▸ Task
Copy out every line of the data below, word for word and in the same order.

------ Records ------

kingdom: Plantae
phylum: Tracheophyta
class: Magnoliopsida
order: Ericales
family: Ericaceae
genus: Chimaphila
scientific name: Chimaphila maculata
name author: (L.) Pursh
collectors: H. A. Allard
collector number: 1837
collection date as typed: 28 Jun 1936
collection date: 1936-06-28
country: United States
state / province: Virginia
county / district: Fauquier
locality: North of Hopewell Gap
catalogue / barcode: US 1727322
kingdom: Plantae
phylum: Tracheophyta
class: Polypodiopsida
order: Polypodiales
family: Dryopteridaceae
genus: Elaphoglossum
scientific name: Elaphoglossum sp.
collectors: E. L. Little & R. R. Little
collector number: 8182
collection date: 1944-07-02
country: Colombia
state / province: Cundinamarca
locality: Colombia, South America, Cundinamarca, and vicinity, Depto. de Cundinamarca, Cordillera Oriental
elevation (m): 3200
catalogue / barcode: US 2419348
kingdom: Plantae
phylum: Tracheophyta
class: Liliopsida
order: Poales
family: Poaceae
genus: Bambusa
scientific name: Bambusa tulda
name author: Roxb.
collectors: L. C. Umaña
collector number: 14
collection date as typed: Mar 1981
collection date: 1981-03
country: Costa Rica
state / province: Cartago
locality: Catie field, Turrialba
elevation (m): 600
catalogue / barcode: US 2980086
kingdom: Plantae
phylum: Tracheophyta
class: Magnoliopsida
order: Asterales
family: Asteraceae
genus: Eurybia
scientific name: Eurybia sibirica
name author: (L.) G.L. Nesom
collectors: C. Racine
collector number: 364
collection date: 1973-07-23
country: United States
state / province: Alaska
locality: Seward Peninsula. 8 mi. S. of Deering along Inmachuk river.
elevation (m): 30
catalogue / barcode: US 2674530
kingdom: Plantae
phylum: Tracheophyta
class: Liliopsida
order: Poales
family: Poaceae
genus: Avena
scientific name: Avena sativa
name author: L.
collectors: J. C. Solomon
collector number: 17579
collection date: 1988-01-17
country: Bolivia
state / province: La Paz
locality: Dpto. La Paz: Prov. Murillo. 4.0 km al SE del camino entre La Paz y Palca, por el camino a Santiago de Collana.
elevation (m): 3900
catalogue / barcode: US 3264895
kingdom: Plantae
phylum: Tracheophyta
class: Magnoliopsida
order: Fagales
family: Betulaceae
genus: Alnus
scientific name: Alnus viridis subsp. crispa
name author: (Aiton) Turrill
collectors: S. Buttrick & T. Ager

------

▸ Response to the exercise
kingdom: Plantae
phylum: Tracheophyta
class: Magnoliopsida
order: Ericales
family: Ericaceae
genus: Chimaphila
scientific name: Chimaphila maculata
name author: (L.) Pursh
collectors: H. A. Allard
collector number: 1837
collection date as typed: 28 Jun 1936
collection date: 1936-06-28
country: United States
state / province: Virginia
county / district: Fauquier
locality: North of Hopewell Gap
catalogue / barcode: US 1727322
kingdom: Plantae
phylum: Tracheophyta
class: Polypodiopsida
order: Polypodiales
family: Dryopteridaceae
genus: Elaphoglossum
scientific name: Elaphoglossum sp.
collectors: E. L. Little & R. R. Little
collector number: 8182
collection date: 1944-07-02
country: Colombia
state / province: Cundinamarca
locality: Colombia, South America, Cundinamarca, and vicinity, Depto. de Cundinamarca, Cordillera Oriental
elevation (m): 3200
catalogue / barcode: US 2419348
kingdom: Plantae
phylum: Tracheophyta
class: Liliopsida
order: Poales
family: Poaceae
genus: Bambusa
scientific name: Bambusa tulda
name author: Roxb.
collectors: L. C. Umaña
collector number: 14
collection date as typed: Mar 1981
collection date: 1981-03
country: Costa Rica
state / province: Cartago
locality: Catie field, Turrialba
elevation (m): 600
catalogue / barcode: US 2980086
kingdom: Plantae
phylum: Tracheophyta
class: Magnoliopsida
order: Asterales
family: Asteraceae
genus: Eurybia
scientific name: Eurybia sibirica
name author: (L.) G.L. Nesom
collectors: C. Racine
collector number: 364
collection date: 1973-07-23
country: United States
state / province: Alaska
locality: Seward Peninsula. 8 mi. S. of Deering along Inmachuk river.
elevation (m): 30
catalogue / barcode: US 2674530
kingdom: Plantae
phylum: Tracheophyta
class: Liliopsida
order: Poales
family: Poaceae
genus: Avena
scientific name: Avena sativa
name author: L.
collectors: J. C. Solomon
collector number: 17579
collection date: 1988-01-17
country: Bolivia
state / province: La Paz
locality: Dpto. La Paz: Prov. Murillo. 4.0 km al SE del camino entre La Paz y Palca, por el camino a Santiago de Collana.
elevation (m): 3900
catalogue / barcode: US 3264895
kingdom: Plantae
phylum: Tracheophyta
class: Magnoliopsida
order: Fagales
family: Betulaceae
genus: Alnus
scientific name: Alnus viridis subsp. crispa
name author: (Aiton) Turrill
collectors: S. Buttrick & T. Ager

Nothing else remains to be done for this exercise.